#### EXERCISE TASKS:
a) In the merge-stones approach, what value is every element of dp initialized with?
b) In the merge-stones approach, condense the paragraph beginning "First of all, we have to check" into a short list that keeps its main facts.
c) Quote the merge-stones approach from "- Then, let" up to and including "the minimum answer.".

Problem
Minimum Cost to Merge Stones
Approach
- First of all, we have to check if these given stones can be merged into one pile. The first time of merge is to remove
K piles of stones. The 2nd time of merge is to remove K - 1 piles and one pile merged from previous operation and so on. So, we only need to check if N - K is multiples of K - 1.
- Then, let dp[i][len] is the minimum cost to merge stones, stones[i, i + 1, …, i + len - 1].
- Initialize all elements in dp with Integer.MAX_VALUE that will be useful to get the minimum answer.

(Entries drawn from a collection)
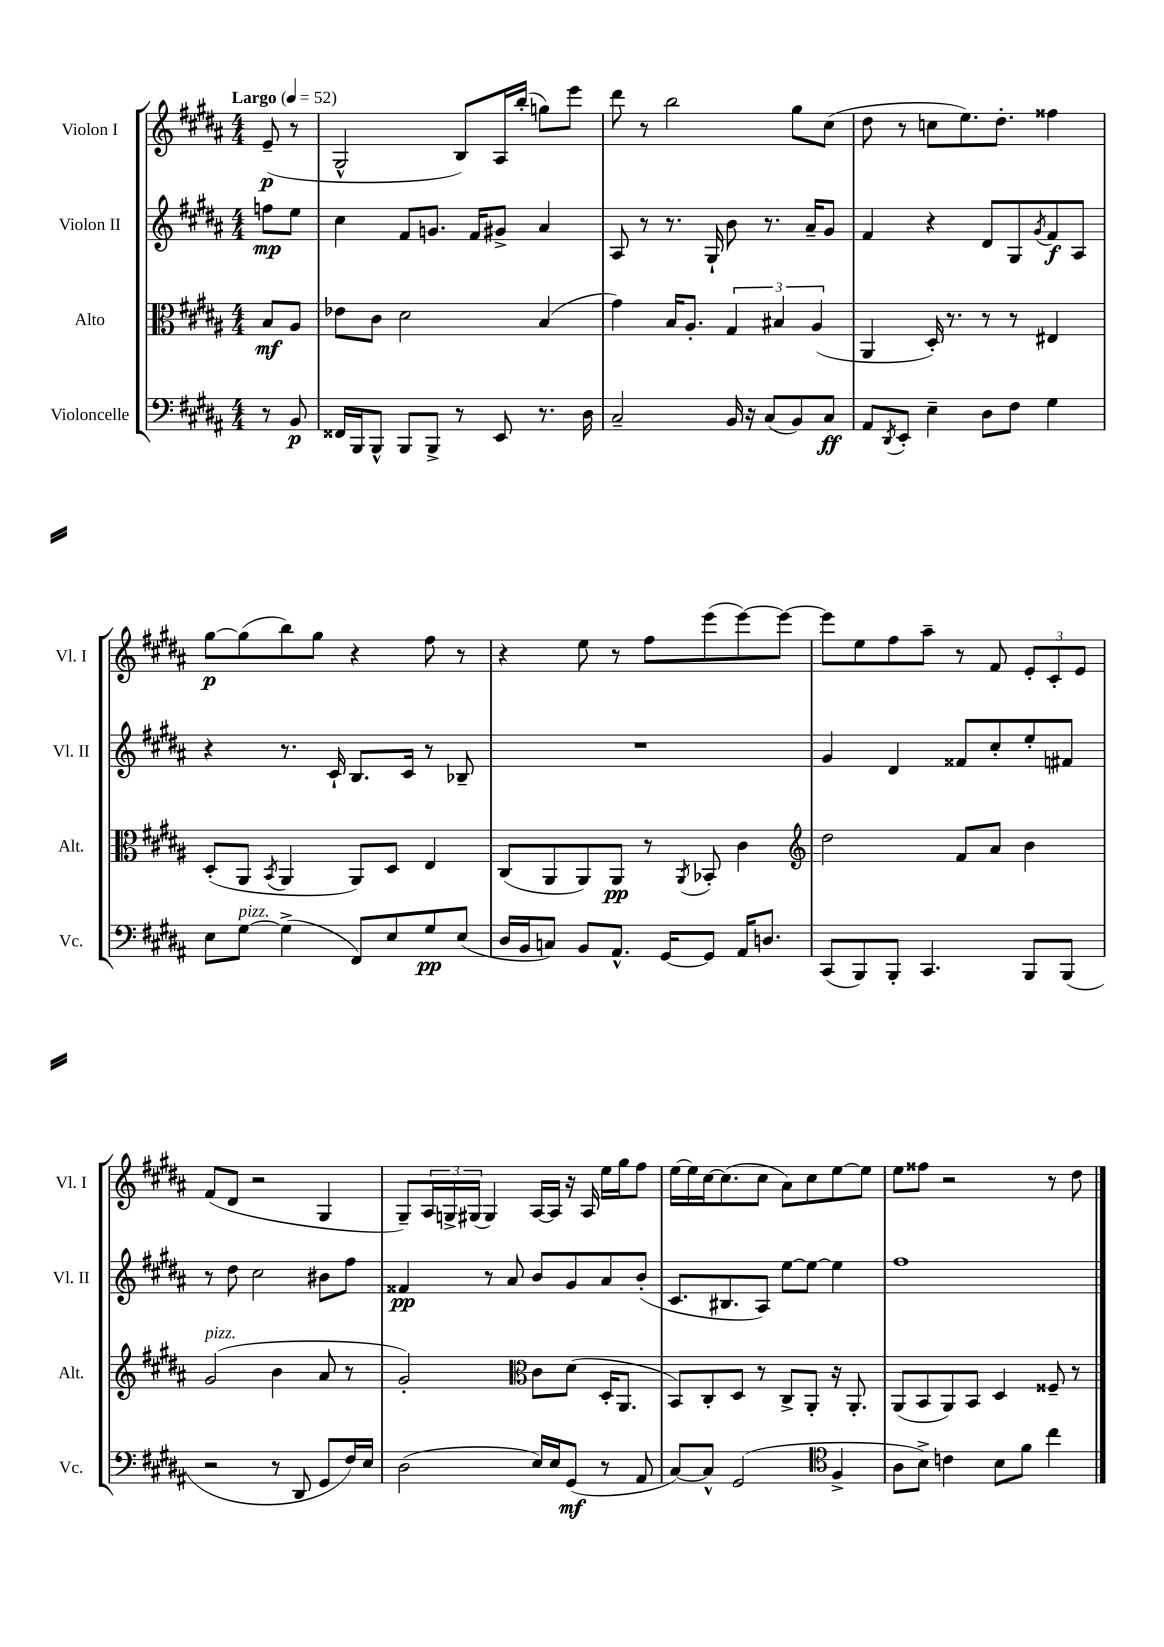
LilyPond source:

<<
\new StaffGroup <<
\new Staff = "s0" \with { instrumentName = "Violon I" shortInstrumentName = "Vl. I" } {
    \clef treble \key b \major \numericTimeSignature \time 4/4 \partial 4 \tempo "Largo" 4 = 52
    e'8--\p( r8 |
    gis2-^ b8) ais16 b''16-.( g''8) e'''8 |
    dis'''8 r8 b''2 gis''8 cis''8( |
    dis''8 r8 c''8 e''8.) dis''8.-. fisis''4 |
    gis''8~\p gis''8( b''8) gis''8 r4 fis''8 r8 |
    r4 e''8 r8 fis''8 e'''8( e'''8~) e'''8~ |
    e'''8 e''8 fis''8 ais''8-- r8 fis'8 \tuplet 3/2 { e'8-. cis'8-. e'8 } |
    fis'8( dis'8 r2 gis4 |
    gis8--) \tuplet 3/2 { ais16 g16-> gis16( } gis4) ais16~ ais16 r16 ais16 e''16 gis''16 fis''8 |
    e''16~ e''16 cis''16~ cis''8.( cis''8 ais'8) cis''8 e''8~ e''8 |
    e''8 fisis''8 r2 r8 dis''8 \bar "|." |
}
\new Staff = "s1" \with { instrumentName = "Violon II" shortInstrumentName = "Vl. II" } {
    \clef treble \key b \major \numericTimeSignature \time 4/4 \partial 4
    f''8\mp e''8 |
    cis''4 fis'8 g'8. fis'16 gis'8-> ais'4 |
    ais8 r8 r8. gis16-! b'8 r8. ais'16-- gis'8 |
    fis'4 r4 dis'8 gis8 \acciaccatura { gis'8 } fis'8\f ais8 |
    r4 r8. cis'16-! b8. cis'16 r8 bes8-- |
    R1 |
    gis'4 dis'4 fisis'8 cis''8-. e''8-. fis'8 |
    r8 dis''8 cis''2 bis'8 fis''8 |
    fisis'4\pp r8 ais'8 b'8 gis'8 ais'8 b'8-.( |
    cis'8. bis8. ais8) e''8~ e''8~ e''4 |
    fis''1 \bar "|." |
}
\new Staff = "s2" \with { instrumentName = "Alto" shortInstrumentName = "Alt." } {
    \clef alto \key b \major \numericTimeSignature \time 4/4 \partial 4
    b8\mf ais8 |
    ees'8 cis'8 dis'2 b4( |
    gis'4) b16 ais8.-. \tuplet 3/2 { gis4 bis4 ais4( } |
    ais,4 dis16-.) r8. r8 r8 eis4 |
    dis8-.( ais,8 \acciaccatura { b,8 } ais,4 ais,8) dis8 e4 |
    cis8( ais,8 ais,8) ais,8\pp r8 \acciaccatura { ais,8 } bes,8-. cis'4 |
    \clef treble dis''2 fis'8 ais'8 b'4 |
    gis'2^\markup { \italic "pizz." }( b'4 ais'8 r8 |
    gis'2-.) \clef alto cis'8 dis'8( dis16-. ais,8. |
    b,8) cis8-. dis8 r8 cis8-> ais,8-. r16 ais,8.-. |
    ais,8( b,8 ais,8) b,8 dis4 fisis8-- r8 \bar "|." |
}
\new Staff = "s3" \with { instrumentName = "Violoncelle" shortInstrumentName = "Vc." } {
    \clef bass \key b \major \numericTimeSignature \time 4/4 \partial 4
    r8 b,8\p |
    fisis,16 b,,16 b,,8-^ b,,8 b,,8-> r8 e,8 r8. dis16 |
    cis2-- b,16 r16 cis8( b,8) cis8\ff |
    ais,8 \acciaccatura { dis,8 } e,8-. e4-- dis8 fis8 gis4 |
    e8 gis8~^\markup { \italic "pizz." } gis4->( fis,8) e8 gis8\pp e8( |
    dis16 b,16 c8) b,8 ais,8.-^ gis,16~ gis,8 ais,16 d8. |
    cis,8( b,,8) b,,8-. cis,4. b,,8 b,,8( |
    r2 r8 dis,8 gis,8 fis16) e16 |
    dis2( e16) e16 gis,8\mf( r8 ais,8 |
    cis8~) cis8-^ gis,2( \clef tenor fis4-> |
    ais8 b8->) c'4 b8 fis'8 cis''4 \bar "|." |
}
>>
>>
\layout { \context { \Score \remove "Bar_number_engraver" } }
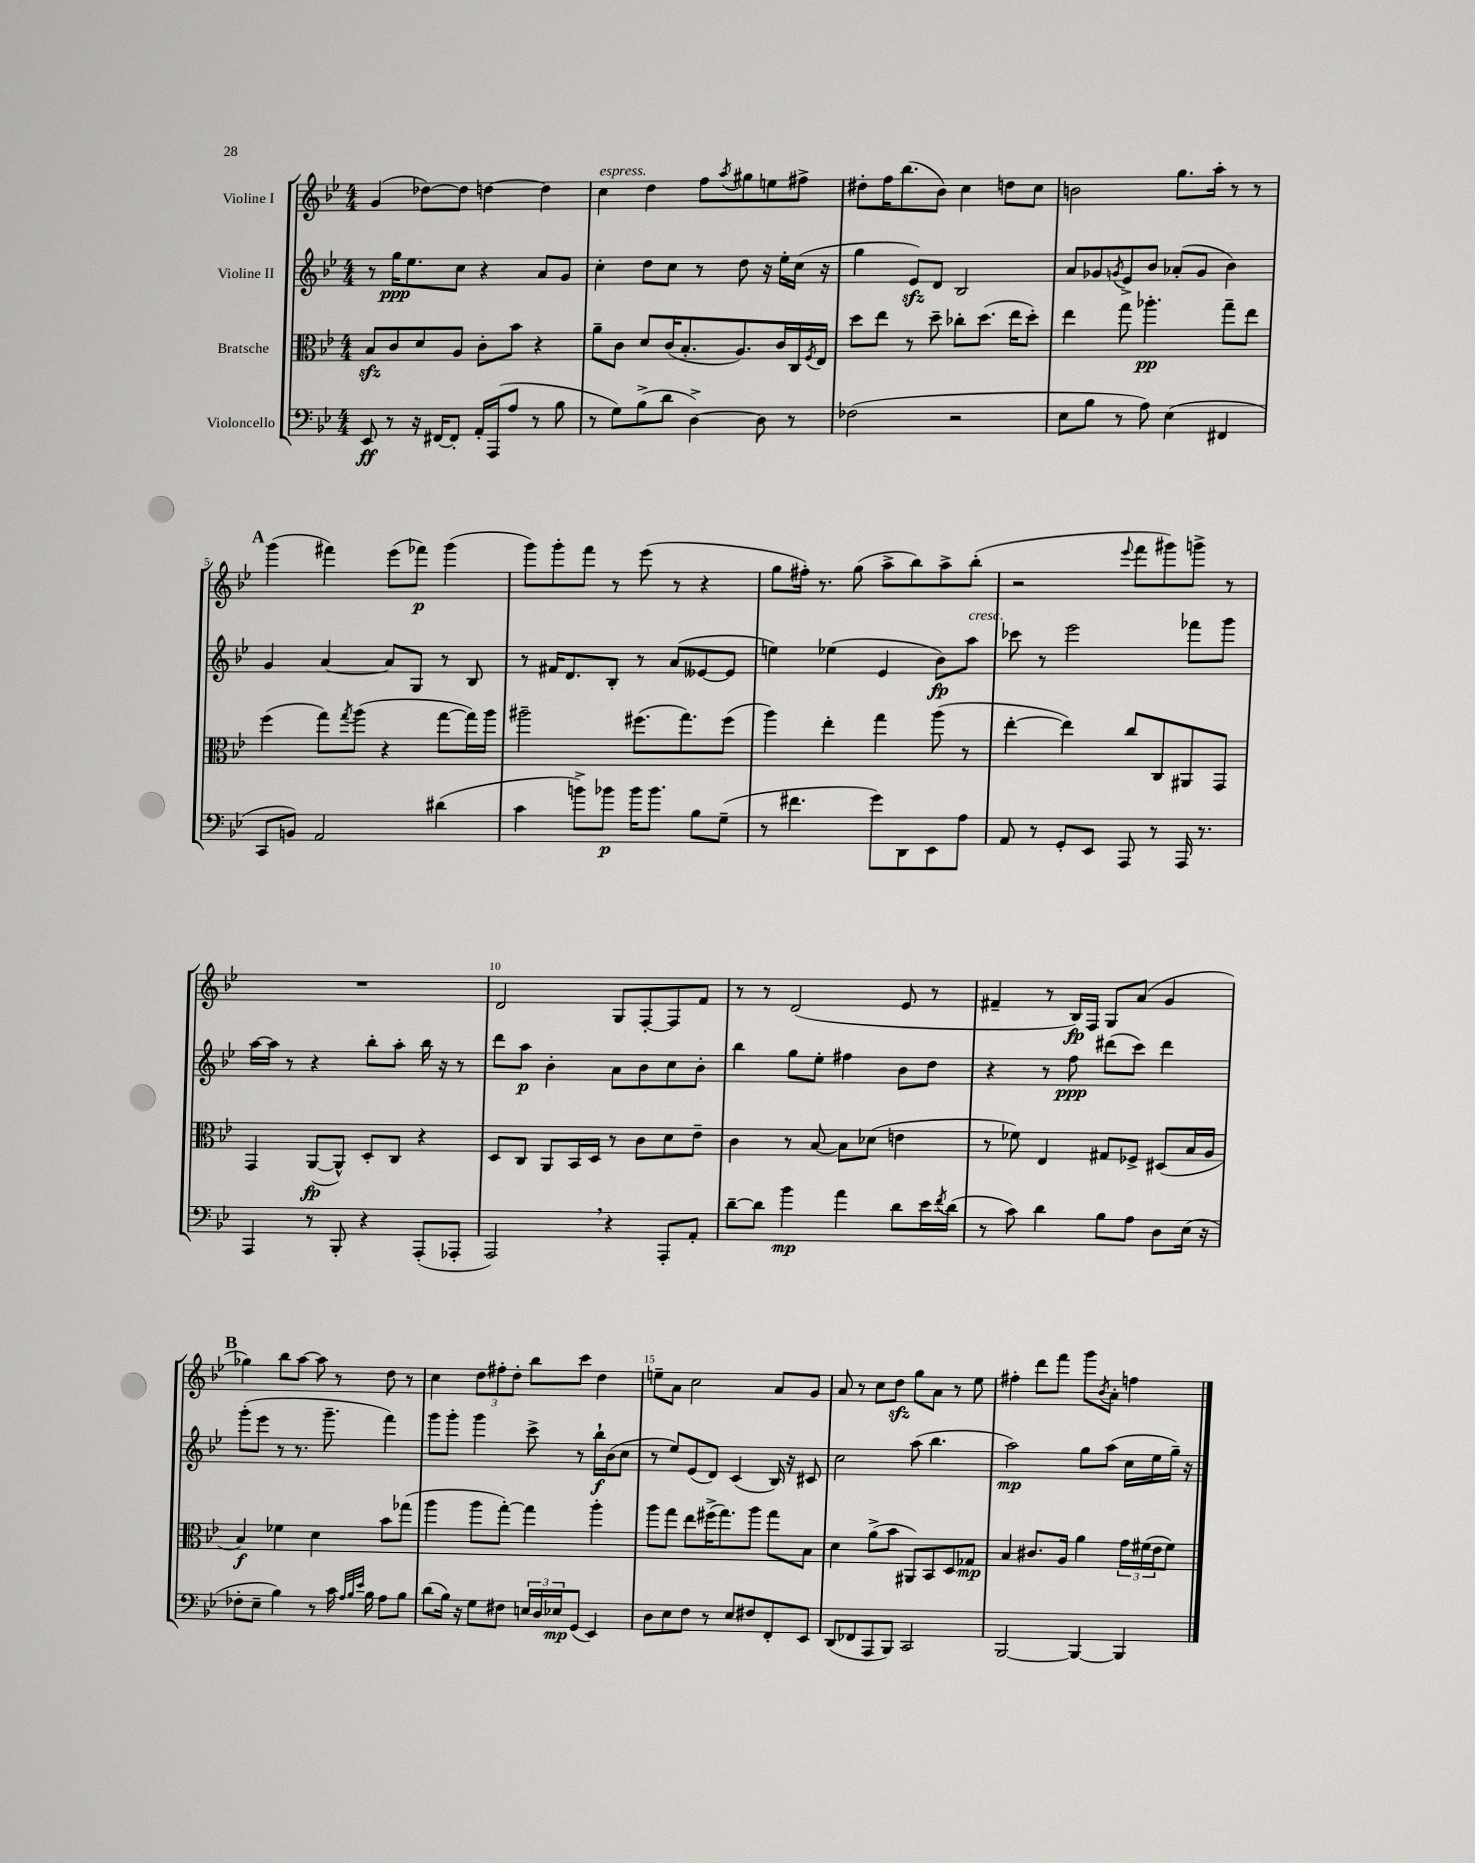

#### SOLUTION LIST:
a) Integer.MAX_VALUE

b)
- Before anything else, check whether the stones can be merged into a single pile.
- The first merge removes K piles.
- Each later merge removes K - 1 piles plus one pile produced by an earlier merge.
- So the stones can be merged only if N - K is a multiple of K - 1.

c)
- Then, let dp[i][len] is the minimum cost to merge stones, stones[i, i + 1, …, i + len - 1].
- Initialize all elements in dp with Integer.MAX_VALUE that will be useful to get the minimum answer.